The defendant also concedes in his brief that the checks, as well as various records relating to the plaintiffs divorce proceedings, were marked for identification only at the October hearings. The lack of evidence to *297support the defendant’s claim was even more emphatically established when the defendant requested a one week continuance while he waited to receive additional checks allegedly drawn on the Gagges’ bank account.

During an exchange between the court and the defendant’s attorney at the October 9,1998 hearing, the court indicated that discovery of the checks “ought to have been done somewhere between the bringing of this action, which has a return date of February 15, 1994, and the trial of the case, which took place in [March] of 1998.”
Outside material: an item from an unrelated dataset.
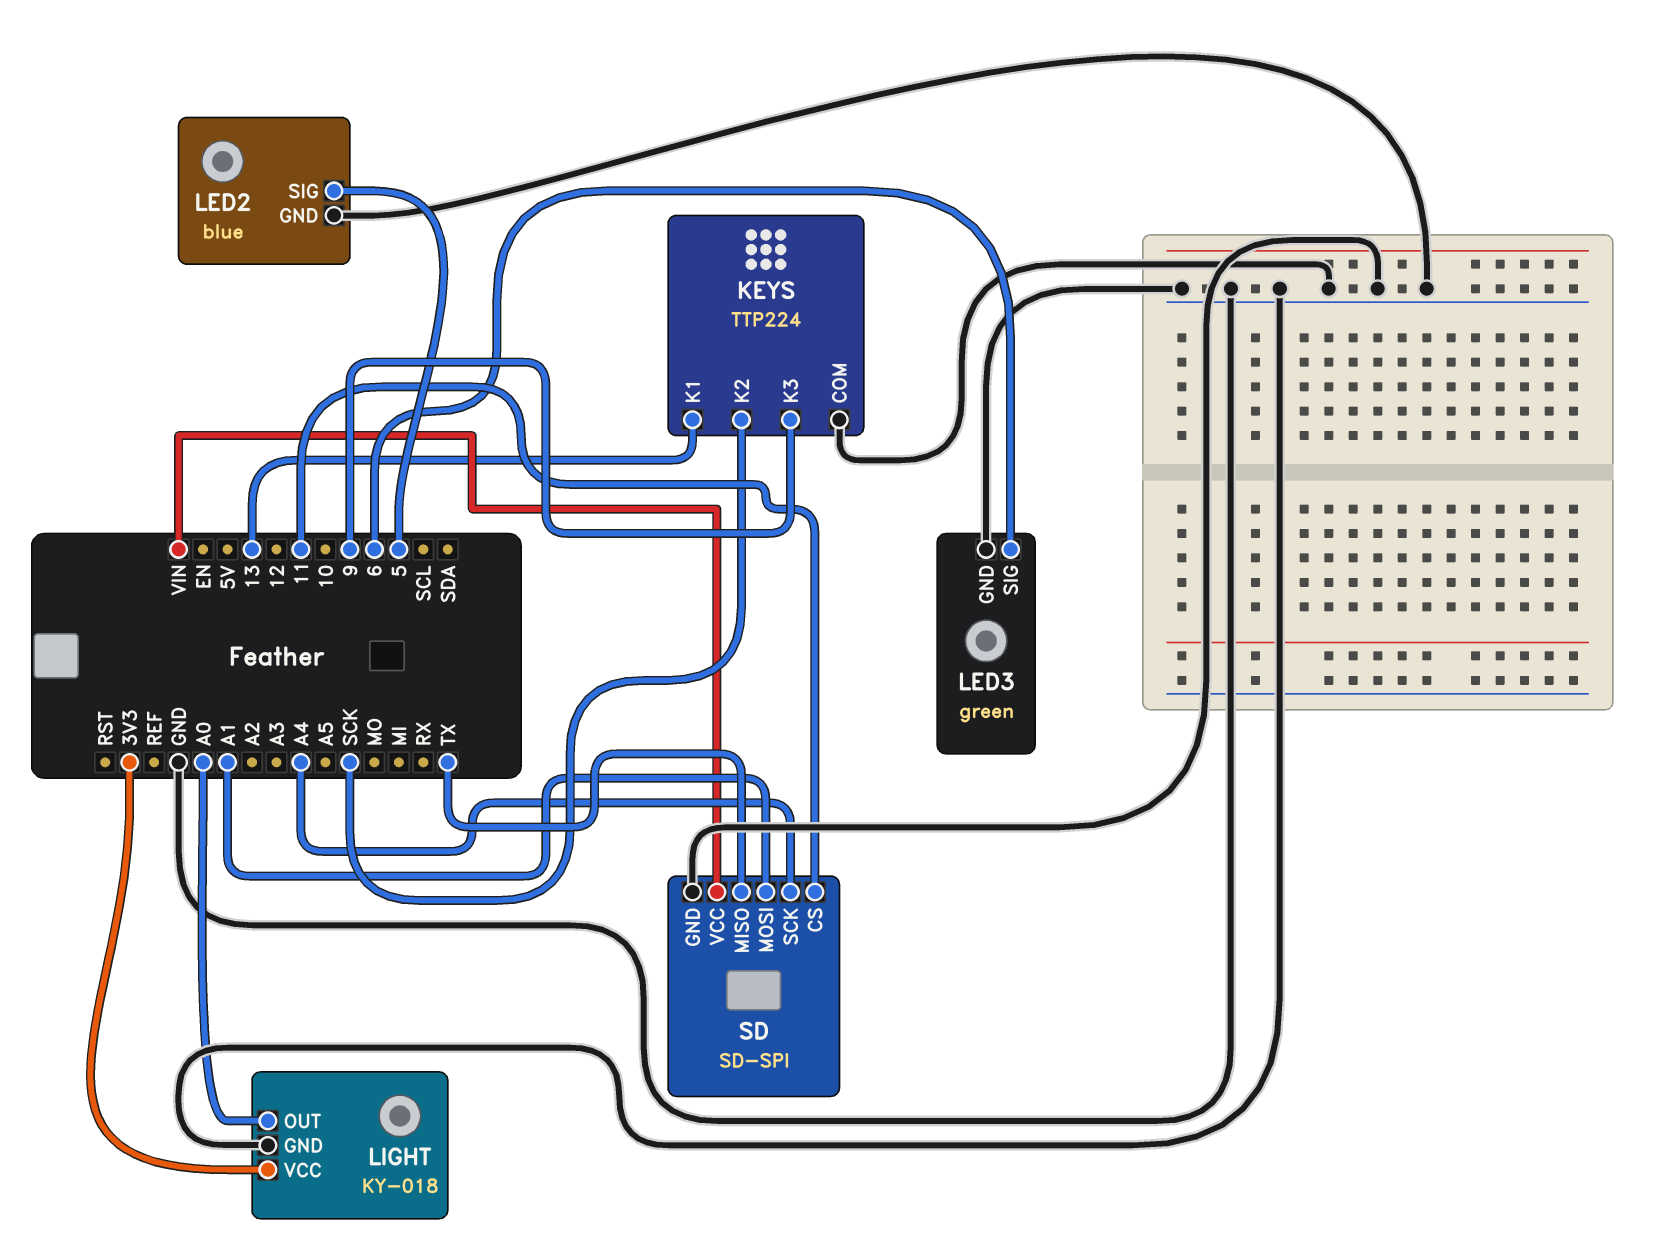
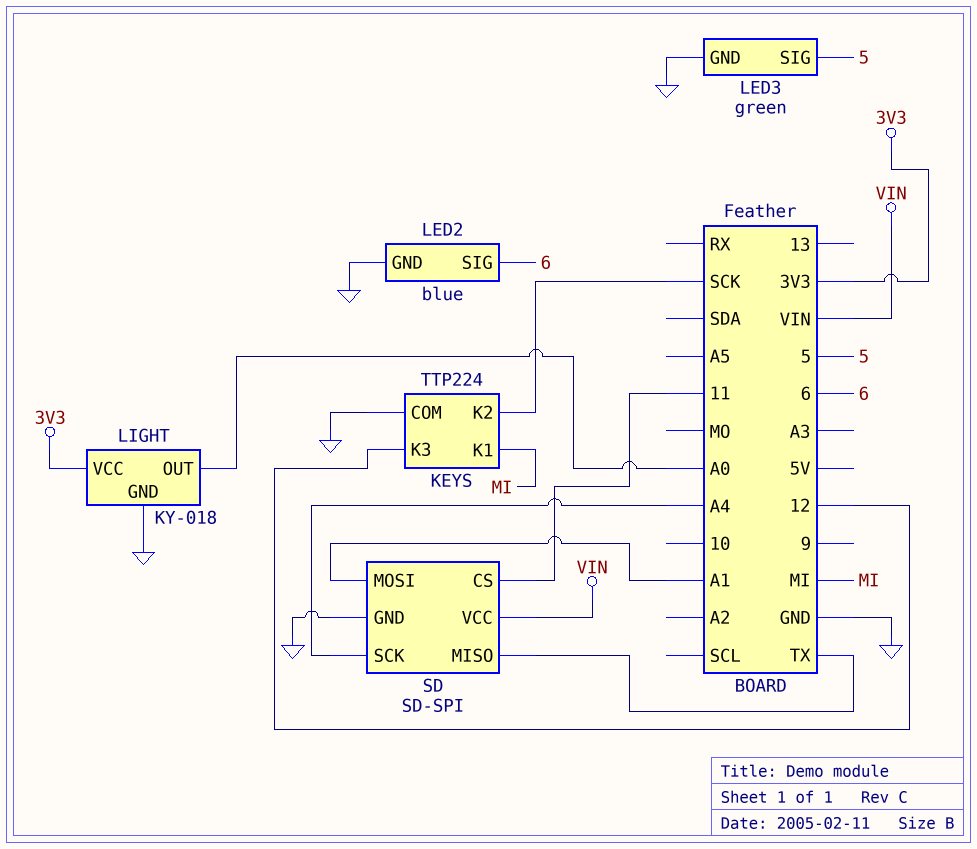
KEYS pin K1: 13 -> MI
KEYS pin K3: 9 -> 12
LED2 pin SIG: 5 -> 6
LED3 pin SIG: 6 -> 5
We note that the court rendered its decision orally yet failed to sign the transcript of the decision in contravention of Practice Book (1998 Rev.) § 64-1 (a), which provides that if the decision of the court is presented orally, “the decision shall be recorded by a court reporter and, if there is an appeal, the trial judge shall order the decision transcribed and the transcript of the decision shall be signed by the trial judge and filed in the trial court clerk’s office.” The parties agreed, however, to request that the judge sign the transcript and permit its filing with this court. The court, Cel,otto, J., subsequently rendered judgment on June 18, 1999.

The denial followed a discussion wherein the court stated that it wanted to give everyone an opportunity to make a record and do “whatever is necessary” to preserve the interests of their respective clients.